I don't always like missing data, so we're going to use some machine learning to infer the missing values. I'll make datasets available both with and without this technique, so you can use whichever version you prefer.

In [9]:
data = data.select_dtypes(include=[np.number])
data = data.astype(float)
data.columns = data.columns.str.replace('[', '(')
data.columns = data.columns.str.replace(']', ')')
data.columns = data.columns.str.replace('<', 'lessthan')
data.to_csv('ssc2018public_cleaned.csv')

# Number of missing values per question
missing = pd.DataFrame(data.isnull().sum().sort_values(ascending=False))
missing[missing > 0].dropna()

Unnamed: 0,0
SATscoresoutof2400,5815.0
ChildrenHappiness,5472.0
IQ,5268.0
SATscoresoutof1600,4967.0
AnxietyScale,4426.0
AnxietyFIXED,3256.0
BigFiveE,2960.0
BigFiveC,2953.0
BigFiveA,2953.0
BigFiveO,2952.0


In [10]:
from sklearn.metrics import r2_score
from sklearn.model_selection import train_test_split
from xgboost import XGBRegressor

# Get null columns
null_cols = data.isnull().sum()
null_cols = list(null_cols[null_cols != 0].index)

for i in null_cols:
    x = data.fillna(data.median())
    y = x.pop(i)
    
    xtrain, xtest, ytrain, ytest = train_test_split(x, y, test_size=0.2)
    reg = XGBRegressor()
    reg.fit(xtrain, ytrain)      
    pred = reg.predict(xtest)
    r2 = r2_score(ytest, pred)
    
    # If we can reasonably predict these values, do so
    if r2 > .20:
        print('regressing', i, 'with an r2 of', round(r2, 3))
        data['predicted'] = reg.predict(data.fillna(data.median()).drop([i], axis=1))
        data[i] = np.where(data[i].isnull(), data['predicted'], data[i])
        del data['predicted']
    
    # Otherwise, just take the median
    else:
        print('averaging', i)
        data[i] = data[i].fillna(data[i].median())

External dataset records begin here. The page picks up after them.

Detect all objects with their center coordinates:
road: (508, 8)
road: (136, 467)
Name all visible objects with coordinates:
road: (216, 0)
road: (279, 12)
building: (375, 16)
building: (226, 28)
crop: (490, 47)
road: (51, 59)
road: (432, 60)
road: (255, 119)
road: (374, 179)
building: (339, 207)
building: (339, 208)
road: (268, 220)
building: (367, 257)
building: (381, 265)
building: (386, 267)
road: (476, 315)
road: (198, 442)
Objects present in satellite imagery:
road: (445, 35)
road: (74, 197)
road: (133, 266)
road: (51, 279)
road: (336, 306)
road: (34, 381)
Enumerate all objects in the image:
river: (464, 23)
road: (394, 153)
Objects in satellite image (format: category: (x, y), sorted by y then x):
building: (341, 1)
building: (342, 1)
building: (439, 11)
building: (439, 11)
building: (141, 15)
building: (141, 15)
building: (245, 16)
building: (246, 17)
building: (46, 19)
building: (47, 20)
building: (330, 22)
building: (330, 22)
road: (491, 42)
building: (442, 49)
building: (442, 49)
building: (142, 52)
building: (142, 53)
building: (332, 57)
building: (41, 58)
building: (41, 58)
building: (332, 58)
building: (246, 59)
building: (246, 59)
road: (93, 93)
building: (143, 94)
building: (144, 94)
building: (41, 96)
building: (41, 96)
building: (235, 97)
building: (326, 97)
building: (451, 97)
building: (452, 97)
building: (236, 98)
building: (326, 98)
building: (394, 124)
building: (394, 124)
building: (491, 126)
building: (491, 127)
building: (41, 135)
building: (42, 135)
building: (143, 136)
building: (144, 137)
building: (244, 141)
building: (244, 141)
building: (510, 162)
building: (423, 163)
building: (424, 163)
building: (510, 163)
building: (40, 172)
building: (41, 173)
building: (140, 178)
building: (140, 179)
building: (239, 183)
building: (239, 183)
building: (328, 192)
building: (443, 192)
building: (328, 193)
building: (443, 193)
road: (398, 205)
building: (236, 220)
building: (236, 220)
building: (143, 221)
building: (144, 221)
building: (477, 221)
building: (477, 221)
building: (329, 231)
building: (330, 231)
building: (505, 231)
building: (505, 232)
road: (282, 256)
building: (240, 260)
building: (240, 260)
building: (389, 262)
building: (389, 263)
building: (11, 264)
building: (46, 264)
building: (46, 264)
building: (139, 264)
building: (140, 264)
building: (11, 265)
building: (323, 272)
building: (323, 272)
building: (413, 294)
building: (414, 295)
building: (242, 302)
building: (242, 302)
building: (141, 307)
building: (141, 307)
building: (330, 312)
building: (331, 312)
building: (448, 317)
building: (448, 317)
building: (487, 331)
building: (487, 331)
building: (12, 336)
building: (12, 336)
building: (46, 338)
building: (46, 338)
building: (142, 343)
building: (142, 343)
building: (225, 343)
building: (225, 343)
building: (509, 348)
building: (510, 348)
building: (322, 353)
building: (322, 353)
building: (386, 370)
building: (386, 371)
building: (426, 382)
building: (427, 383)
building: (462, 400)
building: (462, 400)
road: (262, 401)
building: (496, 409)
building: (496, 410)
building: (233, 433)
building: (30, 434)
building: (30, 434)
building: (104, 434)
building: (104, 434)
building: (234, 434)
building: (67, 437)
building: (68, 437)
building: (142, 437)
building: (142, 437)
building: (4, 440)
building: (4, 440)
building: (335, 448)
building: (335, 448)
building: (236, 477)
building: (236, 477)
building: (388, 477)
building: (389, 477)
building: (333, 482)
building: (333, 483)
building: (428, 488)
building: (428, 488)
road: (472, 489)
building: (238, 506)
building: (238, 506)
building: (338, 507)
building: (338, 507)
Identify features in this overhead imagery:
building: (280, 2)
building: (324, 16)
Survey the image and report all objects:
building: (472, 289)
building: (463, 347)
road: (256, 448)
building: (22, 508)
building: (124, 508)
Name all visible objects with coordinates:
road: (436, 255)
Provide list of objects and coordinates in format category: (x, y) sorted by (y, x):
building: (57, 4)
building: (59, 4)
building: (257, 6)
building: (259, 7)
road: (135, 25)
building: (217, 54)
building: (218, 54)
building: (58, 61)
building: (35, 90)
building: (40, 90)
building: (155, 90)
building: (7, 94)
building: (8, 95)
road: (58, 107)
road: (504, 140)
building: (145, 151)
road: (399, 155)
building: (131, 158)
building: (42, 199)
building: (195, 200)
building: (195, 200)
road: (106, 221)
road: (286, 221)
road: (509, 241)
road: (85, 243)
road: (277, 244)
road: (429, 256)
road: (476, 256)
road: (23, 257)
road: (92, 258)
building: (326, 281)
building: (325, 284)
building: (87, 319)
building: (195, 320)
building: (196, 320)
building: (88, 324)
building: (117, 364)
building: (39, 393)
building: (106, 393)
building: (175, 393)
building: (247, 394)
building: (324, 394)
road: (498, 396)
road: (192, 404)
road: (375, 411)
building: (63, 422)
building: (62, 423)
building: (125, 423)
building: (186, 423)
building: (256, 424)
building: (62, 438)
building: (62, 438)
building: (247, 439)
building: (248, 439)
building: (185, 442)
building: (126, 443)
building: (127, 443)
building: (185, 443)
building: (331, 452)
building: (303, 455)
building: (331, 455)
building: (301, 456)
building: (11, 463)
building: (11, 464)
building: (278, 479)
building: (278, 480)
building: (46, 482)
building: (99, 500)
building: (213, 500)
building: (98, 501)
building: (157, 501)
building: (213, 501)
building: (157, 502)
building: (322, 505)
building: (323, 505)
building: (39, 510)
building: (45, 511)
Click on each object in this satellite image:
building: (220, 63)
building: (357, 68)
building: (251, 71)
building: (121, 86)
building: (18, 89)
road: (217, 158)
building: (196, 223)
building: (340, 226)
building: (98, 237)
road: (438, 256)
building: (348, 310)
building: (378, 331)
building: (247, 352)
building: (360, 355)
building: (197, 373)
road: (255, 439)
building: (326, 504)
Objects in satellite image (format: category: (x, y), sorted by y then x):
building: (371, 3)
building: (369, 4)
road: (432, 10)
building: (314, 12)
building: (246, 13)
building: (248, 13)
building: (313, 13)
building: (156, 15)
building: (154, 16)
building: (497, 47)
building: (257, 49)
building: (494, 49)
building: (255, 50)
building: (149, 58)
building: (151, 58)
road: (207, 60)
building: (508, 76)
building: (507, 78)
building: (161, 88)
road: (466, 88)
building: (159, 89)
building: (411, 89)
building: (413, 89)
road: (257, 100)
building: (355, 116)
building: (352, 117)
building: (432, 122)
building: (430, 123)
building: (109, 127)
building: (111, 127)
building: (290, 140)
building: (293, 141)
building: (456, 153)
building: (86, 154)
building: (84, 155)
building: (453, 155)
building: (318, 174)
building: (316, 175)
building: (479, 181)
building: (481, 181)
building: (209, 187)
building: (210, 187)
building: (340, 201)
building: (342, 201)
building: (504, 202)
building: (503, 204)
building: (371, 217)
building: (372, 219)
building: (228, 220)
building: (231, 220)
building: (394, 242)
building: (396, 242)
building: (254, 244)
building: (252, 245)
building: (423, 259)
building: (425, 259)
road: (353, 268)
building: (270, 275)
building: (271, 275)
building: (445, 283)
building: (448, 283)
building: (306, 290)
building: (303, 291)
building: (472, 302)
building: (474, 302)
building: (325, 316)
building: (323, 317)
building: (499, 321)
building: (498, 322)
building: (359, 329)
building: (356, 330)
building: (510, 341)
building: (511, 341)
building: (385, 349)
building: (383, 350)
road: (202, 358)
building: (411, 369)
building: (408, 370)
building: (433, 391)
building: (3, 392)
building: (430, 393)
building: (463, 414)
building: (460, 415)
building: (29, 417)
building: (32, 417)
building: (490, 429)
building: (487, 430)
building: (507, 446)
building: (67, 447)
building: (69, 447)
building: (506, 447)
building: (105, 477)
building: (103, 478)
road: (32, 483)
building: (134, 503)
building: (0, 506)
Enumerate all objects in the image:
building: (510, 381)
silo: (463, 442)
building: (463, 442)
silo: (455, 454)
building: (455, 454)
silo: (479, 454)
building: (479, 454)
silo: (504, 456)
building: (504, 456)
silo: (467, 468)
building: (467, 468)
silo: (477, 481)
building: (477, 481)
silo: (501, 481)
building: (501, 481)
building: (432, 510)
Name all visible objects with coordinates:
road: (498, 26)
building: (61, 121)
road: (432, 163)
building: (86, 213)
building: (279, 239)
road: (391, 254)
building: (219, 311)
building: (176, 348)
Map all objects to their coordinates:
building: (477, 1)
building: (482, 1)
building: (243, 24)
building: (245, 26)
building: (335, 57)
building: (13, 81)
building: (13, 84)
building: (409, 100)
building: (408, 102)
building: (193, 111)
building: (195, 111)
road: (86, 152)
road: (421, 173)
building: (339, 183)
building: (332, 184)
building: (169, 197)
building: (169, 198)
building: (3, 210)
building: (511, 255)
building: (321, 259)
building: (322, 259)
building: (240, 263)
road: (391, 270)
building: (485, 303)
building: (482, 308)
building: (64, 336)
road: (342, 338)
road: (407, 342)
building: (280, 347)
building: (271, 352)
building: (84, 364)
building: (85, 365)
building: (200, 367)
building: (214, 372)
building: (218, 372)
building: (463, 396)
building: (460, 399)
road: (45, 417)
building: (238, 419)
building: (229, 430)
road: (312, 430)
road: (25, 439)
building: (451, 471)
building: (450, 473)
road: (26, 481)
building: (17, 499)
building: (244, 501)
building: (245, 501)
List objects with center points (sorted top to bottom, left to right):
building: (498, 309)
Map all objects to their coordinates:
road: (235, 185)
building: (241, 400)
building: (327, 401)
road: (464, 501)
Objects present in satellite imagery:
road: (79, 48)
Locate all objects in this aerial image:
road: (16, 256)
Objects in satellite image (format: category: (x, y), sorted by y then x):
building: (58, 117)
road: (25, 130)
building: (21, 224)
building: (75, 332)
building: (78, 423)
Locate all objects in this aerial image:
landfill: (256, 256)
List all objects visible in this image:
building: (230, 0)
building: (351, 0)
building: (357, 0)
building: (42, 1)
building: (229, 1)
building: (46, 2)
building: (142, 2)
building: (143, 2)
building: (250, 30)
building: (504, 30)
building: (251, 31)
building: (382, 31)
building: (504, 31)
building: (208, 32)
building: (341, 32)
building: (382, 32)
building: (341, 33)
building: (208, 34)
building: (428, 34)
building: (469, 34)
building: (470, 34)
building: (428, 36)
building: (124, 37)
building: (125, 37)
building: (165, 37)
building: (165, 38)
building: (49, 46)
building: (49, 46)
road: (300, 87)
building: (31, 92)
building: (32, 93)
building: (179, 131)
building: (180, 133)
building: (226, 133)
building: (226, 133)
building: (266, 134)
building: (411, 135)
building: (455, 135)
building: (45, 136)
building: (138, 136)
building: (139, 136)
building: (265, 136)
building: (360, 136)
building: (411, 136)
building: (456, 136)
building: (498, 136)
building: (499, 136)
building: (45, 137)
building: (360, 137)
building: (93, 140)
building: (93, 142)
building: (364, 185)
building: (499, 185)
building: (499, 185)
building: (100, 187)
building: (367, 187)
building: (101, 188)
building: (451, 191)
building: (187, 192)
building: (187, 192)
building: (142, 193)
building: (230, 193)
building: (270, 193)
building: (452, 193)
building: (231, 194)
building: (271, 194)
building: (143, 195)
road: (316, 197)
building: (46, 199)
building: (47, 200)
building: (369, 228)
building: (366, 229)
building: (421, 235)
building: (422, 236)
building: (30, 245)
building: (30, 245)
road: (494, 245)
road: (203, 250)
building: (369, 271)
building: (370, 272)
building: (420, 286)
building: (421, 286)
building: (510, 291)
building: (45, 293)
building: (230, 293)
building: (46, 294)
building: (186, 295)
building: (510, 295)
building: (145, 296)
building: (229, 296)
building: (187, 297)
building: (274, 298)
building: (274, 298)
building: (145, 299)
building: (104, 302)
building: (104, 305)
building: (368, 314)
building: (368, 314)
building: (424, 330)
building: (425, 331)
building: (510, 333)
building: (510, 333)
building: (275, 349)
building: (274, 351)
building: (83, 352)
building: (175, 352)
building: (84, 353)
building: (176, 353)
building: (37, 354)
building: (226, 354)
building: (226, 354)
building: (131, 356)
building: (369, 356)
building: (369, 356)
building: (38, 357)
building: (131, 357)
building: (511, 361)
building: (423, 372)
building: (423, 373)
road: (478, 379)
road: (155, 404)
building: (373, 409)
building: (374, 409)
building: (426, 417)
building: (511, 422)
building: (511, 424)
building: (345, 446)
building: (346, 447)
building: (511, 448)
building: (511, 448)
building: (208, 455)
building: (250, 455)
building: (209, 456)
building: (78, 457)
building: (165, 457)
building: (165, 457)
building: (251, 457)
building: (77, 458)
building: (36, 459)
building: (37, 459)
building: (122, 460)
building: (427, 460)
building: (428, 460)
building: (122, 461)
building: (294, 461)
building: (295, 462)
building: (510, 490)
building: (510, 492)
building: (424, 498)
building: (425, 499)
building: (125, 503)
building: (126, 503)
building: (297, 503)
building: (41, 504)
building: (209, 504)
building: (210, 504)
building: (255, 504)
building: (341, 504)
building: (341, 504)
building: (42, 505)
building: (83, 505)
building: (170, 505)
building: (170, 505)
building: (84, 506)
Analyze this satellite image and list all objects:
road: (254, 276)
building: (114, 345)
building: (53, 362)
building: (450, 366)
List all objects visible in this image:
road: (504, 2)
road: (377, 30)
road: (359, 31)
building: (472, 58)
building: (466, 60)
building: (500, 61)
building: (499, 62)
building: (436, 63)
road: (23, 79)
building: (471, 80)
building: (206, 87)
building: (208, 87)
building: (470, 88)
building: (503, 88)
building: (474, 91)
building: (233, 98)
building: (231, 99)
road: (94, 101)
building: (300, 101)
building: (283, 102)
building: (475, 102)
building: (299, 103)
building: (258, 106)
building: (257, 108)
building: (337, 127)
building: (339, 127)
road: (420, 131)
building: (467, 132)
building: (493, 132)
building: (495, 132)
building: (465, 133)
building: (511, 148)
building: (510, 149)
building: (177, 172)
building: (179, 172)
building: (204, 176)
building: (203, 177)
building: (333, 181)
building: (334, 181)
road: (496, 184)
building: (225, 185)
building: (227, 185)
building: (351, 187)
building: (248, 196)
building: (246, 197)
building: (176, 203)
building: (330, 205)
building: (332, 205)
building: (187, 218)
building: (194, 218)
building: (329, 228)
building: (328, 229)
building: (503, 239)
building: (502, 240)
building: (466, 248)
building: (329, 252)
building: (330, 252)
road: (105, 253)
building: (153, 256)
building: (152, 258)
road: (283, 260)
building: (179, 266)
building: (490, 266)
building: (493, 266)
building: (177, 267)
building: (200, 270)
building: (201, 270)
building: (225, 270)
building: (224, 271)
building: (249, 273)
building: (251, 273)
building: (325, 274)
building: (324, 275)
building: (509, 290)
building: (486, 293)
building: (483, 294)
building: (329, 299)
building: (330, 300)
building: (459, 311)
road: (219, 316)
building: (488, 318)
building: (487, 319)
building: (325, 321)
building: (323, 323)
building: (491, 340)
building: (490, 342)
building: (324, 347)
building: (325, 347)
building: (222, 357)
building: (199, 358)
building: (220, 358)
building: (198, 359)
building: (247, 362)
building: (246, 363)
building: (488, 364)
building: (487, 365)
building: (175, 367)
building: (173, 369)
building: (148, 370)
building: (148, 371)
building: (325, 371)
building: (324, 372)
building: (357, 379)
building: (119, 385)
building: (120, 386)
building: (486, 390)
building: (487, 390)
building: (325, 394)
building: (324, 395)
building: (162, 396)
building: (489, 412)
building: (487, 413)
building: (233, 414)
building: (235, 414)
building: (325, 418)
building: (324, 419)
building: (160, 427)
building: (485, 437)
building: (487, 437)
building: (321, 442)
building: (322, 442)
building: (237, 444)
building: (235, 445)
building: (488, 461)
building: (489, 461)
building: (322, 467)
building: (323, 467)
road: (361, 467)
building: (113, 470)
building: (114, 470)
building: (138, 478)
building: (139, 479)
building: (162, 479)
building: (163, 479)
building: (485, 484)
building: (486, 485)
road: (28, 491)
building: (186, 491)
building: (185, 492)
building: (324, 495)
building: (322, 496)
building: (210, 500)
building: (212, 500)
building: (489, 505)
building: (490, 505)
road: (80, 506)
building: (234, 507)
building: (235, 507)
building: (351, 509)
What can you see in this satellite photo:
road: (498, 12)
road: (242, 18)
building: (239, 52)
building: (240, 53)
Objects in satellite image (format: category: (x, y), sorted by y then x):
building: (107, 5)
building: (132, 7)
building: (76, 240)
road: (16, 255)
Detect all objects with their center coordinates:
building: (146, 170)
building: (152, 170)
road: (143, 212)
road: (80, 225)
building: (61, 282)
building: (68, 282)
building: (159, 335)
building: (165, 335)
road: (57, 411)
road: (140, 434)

regressing Age with an r2 of 0.664
regressing GenderConformity with an r2 of 0.391
regressing Children with an r2 of 0.449
averaging ChildrenHappiness
regressing GenderThoughts with an r2 of 0.225
averaging IQ
averaging SATscoresoutof1600
averaging SATscoresoutof2400
regressing Percentile with an r2 of 0.201
regressing SSCFavorability with an r2 of 0.349
regressing SSCAgreement with an r2 of 0.335
regressing Rationalistfavorability with an r2 of 0.293
regressing PoliticalSpectrum with an r2 of 0.729
averaging PoliticalInterest
regressing GlobalWarming with an r2 of 0.529
regressing Immigration with an r2 of 0.446
regressing MinimumWage with an r2 of 0.537
regressing GayMarriage with an r2 of 0.519
regressing Feminism with an r2 of 0.505
regressing HumanBiodiversity with an r2 of 0.303
regressing BasicIncome with an r2 of 0.362
regressing DonaldTrump with an r2 of 0.574
regressing PaulRyan with an r2 of 0.402
regressing BarackObama with an r2 of 0.49
regressing BernieSanders with an r2 

In [11]:
data.to_csv('ssc2018public_inferred.csv')